Transcribe verbatim the passage of the text on digital distribution that begins with the words "We all know" and ends with the words "the service provider.".

PROVIDED TEXT ->
========
Update: Digital Distribution

Digital Distribution, according to Wikipedia, is “the practice of delivering content without the use of physical media”. This, of course, means Internet distribution via download or streaming.

We all know that digital distribution is real and that it is causing debilitating erosion in the physical media business: CDs, DVDs, Blu-Rays. One significant problem is that the digital distribution business, such as it is, is very fragmented. It used to be that a new terrestrial broadcast TV channel could turn on, and automatically, everyone with a TV could watch it. Now, there’s an app for that. In fact, there is a separate app for each “channel” that lights up. In essence, each new Internet service must create the ecosystem of devices that can view it by making an App (iOS and Android, of course) then seeing how many Blu-ray players and connected TVs can get tuned in, involving considerable expense on the part of the service provider.

Consolidation around a digital distribution platform would greatly ease these problems. But what constitutes a platform, what portions are broadly considered to be valid points of consolidation, and is there sufficient business motivation for anyone to move in the direction of consolidation? What does it mean for one or two players to consolidate if all others remain “out” of the consolidation?
========
EXTRACTED RECORDS ->
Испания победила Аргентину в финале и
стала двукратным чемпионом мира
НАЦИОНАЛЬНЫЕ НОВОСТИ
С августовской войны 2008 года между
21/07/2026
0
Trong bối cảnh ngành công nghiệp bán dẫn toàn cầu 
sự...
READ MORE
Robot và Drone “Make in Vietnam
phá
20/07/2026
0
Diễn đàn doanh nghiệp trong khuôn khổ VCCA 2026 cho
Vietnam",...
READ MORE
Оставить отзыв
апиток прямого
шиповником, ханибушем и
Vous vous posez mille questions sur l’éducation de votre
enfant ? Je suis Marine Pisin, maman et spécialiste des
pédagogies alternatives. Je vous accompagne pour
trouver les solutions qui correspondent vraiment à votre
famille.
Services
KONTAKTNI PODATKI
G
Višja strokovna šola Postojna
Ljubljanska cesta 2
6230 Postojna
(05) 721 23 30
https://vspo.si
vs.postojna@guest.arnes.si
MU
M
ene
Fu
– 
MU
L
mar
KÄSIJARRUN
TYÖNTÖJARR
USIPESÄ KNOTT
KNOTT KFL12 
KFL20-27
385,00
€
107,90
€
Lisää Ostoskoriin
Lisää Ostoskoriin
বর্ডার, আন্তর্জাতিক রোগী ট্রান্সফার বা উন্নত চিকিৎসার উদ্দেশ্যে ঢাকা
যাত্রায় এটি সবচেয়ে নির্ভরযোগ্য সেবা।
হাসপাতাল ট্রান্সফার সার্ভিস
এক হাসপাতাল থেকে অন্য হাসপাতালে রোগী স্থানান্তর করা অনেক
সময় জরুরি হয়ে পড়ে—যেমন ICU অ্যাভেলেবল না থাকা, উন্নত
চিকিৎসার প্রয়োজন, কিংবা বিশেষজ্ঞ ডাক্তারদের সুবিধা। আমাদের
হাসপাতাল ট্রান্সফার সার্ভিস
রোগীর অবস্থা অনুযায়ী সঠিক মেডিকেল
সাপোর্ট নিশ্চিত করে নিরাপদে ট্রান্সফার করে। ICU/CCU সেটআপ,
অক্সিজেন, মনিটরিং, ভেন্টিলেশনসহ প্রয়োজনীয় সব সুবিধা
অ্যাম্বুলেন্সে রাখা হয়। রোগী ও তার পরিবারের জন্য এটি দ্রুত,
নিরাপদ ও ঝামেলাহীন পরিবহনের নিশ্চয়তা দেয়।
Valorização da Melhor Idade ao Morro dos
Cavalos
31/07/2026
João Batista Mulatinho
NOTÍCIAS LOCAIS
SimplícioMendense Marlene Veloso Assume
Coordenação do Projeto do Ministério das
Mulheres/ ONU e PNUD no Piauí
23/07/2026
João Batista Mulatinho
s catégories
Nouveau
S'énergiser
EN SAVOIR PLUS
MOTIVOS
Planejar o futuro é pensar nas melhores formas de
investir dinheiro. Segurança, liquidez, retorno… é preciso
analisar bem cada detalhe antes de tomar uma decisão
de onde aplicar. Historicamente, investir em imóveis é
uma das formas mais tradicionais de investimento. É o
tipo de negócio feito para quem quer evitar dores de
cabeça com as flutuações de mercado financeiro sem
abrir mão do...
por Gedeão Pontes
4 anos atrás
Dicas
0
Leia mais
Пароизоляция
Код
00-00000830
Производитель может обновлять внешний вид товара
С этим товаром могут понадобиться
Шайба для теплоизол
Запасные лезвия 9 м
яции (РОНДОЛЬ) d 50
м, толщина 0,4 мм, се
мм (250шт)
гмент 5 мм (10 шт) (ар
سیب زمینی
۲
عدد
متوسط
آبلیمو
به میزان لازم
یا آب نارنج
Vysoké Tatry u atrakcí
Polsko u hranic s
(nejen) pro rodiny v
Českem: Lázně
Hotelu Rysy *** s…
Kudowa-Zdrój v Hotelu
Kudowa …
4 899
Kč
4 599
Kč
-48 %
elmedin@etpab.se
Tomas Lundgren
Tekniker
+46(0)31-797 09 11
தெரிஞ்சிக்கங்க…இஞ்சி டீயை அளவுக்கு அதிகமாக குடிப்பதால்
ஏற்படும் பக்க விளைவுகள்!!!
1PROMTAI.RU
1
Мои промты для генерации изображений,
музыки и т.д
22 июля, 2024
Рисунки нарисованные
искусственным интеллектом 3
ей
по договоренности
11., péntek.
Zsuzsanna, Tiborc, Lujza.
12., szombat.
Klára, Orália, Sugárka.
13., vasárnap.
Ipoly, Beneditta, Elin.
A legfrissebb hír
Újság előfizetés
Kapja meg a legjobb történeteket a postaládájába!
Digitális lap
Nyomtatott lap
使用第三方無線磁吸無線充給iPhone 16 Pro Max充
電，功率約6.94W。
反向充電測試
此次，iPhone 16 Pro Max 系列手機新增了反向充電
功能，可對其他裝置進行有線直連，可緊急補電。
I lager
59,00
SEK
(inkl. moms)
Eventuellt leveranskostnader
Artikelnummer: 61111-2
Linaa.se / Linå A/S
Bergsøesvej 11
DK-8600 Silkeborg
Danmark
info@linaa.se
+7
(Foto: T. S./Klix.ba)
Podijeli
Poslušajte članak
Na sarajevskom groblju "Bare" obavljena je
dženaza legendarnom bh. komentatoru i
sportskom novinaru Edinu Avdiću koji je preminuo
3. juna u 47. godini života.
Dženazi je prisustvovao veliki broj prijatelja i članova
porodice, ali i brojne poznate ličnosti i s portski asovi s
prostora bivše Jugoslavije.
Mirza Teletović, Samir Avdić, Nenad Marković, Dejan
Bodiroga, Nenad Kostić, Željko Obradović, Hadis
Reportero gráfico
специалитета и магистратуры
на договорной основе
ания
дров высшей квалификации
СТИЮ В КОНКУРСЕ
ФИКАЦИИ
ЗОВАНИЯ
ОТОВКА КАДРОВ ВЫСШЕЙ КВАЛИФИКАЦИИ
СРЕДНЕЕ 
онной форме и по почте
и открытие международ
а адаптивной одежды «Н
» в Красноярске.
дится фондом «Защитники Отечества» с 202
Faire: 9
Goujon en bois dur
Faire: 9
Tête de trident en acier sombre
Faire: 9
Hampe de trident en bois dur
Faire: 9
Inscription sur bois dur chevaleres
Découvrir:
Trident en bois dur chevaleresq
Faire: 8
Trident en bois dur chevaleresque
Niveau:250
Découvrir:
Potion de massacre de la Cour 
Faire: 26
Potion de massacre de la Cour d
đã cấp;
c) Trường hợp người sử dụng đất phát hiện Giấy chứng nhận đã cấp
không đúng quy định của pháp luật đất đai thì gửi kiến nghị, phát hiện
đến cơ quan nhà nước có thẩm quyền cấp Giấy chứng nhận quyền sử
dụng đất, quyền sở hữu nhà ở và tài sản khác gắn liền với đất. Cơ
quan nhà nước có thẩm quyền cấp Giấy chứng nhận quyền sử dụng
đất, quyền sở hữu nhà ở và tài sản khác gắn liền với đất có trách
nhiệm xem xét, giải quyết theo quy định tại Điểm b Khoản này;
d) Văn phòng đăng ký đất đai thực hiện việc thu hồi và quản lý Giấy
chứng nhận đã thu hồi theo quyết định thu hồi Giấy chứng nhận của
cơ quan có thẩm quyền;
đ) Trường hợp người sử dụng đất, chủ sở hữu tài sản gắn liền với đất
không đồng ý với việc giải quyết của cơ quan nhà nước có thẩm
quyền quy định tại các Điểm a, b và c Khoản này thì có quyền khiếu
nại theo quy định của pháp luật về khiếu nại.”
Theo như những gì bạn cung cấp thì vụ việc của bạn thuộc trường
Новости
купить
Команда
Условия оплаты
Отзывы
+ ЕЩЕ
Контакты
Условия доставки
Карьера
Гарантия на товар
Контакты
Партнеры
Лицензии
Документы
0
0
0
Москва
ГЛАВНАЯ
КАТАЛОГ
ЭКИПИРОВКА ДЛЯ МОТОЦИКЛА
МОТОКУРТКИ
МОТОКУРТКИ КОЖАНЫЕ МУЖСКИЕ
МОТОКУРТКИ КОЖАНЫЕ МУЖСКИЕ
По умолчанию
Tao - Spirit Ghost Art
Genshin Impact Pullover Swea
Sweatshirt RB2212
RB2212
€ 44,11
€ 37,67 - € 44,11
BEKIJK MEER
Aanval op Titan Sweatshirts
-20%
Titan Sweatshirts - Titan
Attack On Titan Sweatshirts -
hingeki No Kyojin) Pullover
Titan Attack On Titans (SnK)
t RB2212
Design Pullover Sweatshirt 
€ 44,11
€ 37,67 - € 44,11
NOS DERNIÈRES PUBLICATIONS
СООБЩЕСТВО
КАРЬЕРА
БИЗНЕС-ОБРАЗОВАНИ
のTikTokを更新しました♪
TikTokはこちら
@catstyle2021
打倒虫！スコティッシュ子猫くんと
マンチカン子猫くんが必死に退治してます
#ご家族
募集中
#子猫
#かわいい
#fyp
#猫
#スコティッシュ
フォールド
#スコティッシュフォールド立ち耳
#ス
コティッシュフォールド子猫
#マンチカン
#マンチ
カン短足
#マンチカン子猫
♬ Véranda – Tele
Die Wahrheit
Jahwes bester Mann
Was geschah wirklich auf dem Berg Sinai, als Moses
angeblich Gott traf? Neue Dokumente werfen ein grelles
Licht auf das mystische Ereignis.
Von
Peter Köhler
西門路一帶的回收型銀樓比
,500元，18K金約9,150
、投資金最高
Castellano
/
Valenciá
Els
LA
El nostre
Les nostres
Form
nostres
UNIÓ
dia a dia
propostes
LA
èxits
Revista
========
THE COMPLETED TASK ->
We all know that digital distribution is real and that it is causing debilitating erosion in the physical media business: CDs, DVDs, Blu-Rays. One significant problem is that the digital distribution business, such as it is, is very fragmented. It used to be that a new terrestrial broadcast TV channel could turn on, and automatically, everyone with a TV could watch it. Now, there’s an app for that. In fact, there is a separate app for each “channel” that lights up. In essence, each new Internet service must create the ecosystem of devices that can view it by making an App (iOS and Android, of course) then seeing how many Blu-ray players and connected TVs can get tuned in, involving considerable expense on the part of the service provider.